I am reading Eisenbud's Commutative Algebra. The following is the proof I am trying to understand.
My question is the second sentence in the proof.
I understand that a power of $P_P$ annihilates $M_P$. However, to conclude $M_P$ is of finite length using Corollary 2.17, I need to know that $P_P$ is maximal in $R_P$. I really have no idea why $P_P$ is maximal in $R_P$. All I know is that it is a minimal prime containing $I_P$.
Do I miss something really obvious? Thanks!
EDIT: I found the answer, so I will put it below.
The thing I missed is the correspondence between primes in $R$ and primes in $R_P$.

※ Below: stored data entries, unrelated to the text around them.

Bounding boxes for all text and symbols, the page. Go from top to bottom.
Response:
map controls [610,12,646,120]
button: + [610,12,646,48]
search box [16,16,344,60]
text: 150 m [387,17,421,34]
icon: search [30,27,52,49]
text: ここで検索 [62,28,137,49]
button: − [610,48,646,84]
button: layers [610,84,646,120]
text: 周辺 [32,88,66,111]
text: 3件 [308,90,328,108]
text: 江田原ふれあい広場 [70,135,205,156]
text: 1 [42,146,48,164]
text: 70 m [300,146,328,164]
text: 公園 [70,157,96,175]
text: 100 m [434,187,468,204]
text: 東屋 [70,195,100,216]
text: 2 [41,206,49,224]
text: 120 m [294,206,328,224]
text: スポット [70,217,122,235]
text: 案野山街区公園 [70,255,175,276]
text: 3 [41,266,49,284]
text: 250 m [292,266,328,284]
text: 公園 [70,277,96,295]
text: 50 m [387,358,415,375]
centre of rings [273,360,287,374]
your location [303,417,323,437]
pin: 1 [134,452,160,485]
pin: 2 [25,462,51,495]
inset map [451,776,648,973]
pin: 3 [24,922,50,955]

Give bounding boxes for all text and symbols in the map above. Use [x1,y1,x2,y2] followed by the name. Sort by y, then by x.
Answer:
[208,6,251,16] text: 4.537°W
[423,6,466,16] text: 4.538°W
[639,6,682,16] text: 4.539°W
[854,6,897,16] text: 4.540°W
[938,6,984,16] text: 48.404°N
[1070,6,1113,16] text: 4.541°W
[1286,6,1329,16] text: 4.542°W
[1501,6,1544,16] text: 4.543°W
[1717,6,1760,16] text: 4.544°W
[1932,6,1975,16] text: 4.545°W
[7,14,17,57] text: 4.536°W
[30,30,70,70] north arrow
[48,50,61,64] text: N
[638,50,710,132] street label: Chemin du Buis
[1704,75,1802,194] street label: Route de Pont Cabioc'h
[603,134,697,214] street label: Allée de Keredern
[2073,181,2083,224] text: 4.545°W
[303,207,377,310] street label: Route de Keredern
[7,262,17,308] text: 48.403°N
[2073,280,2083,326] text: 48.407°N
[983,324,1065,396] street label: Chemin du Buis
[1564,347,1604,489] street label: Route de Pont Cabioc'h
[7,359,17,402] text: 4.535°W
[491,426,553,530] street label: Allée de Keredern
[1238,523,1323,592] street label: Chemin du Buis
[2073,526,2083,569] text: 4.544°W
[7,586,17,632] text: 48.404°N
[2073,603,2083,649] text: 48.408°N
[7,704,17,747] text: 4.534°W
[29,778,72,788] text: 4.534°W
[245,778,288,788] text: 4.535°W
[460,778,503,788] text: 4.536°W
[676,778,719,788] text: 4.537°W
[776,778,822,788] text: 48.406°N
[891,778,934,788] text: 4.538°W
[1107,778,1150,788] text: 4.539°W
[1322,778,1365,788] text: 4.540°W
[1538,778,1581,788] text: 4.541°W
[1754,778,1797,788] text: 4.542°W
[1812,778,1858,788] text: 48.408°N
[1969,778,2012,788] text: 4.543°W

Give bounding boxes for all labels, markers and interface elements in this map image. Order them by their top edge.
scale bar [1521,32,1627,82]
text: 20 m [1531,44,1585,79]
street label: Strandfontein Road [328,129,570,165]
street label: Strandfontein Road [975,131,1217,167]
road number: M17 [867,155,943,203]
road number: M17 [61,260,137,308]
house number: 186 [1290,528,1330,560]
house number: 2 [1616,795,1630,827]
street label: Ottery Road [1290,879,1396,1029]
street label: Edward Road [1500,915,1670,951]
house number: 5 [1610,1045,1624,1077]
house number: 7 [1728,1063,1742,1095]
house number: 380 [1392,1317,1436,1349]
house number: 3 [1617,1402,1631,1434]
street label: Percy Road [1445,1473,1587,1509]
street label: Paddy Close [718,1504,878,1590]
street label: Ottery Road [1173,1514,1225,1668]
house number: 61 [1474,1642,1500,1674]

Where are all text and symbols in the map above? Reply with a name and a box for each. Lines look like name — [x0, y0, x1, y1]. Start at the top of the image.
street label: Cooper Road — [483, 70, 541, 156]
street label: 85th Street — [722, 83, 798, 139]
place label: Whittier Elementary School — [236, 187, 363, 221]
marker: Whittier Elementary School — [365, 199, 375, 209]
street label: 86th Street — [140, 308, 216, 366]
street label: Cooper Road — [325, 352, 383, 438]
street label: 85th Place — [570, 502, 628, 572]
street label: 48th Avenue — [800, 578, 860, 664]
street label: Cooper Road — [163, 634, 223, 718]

Now, suppose $PR_P\subset Q^*\subsetneq R_P$, where $Q^*$ is prime. By the correspondence, we have another prime $Q$ in $R_P$ such that $Q\subset P\subset R$. If we can show that $PR_P$ corresponds to $P$, we have $P\subset Q$, so that $P=Q$, proving that $P_P$ is maximal.
Clearly, $P\subset\varphi^{-1}(PR_P)$. If $r\in\varphi^{-1}(PR_P)$, then $r/1=r'/s'$ for some $r'\in P$ and $s'\notin P$. Therefore, $xs'r=xr'\in P$ for some $x\notin P$. Since $x,s'\notin P$, $r\in P$. Therefore, $\varphi^{-1}(PR_P)=P$.
This correspondence also shows that $PR_P$ is the only maximal ideal in $R_P$, so that $R_P$ is a local ring.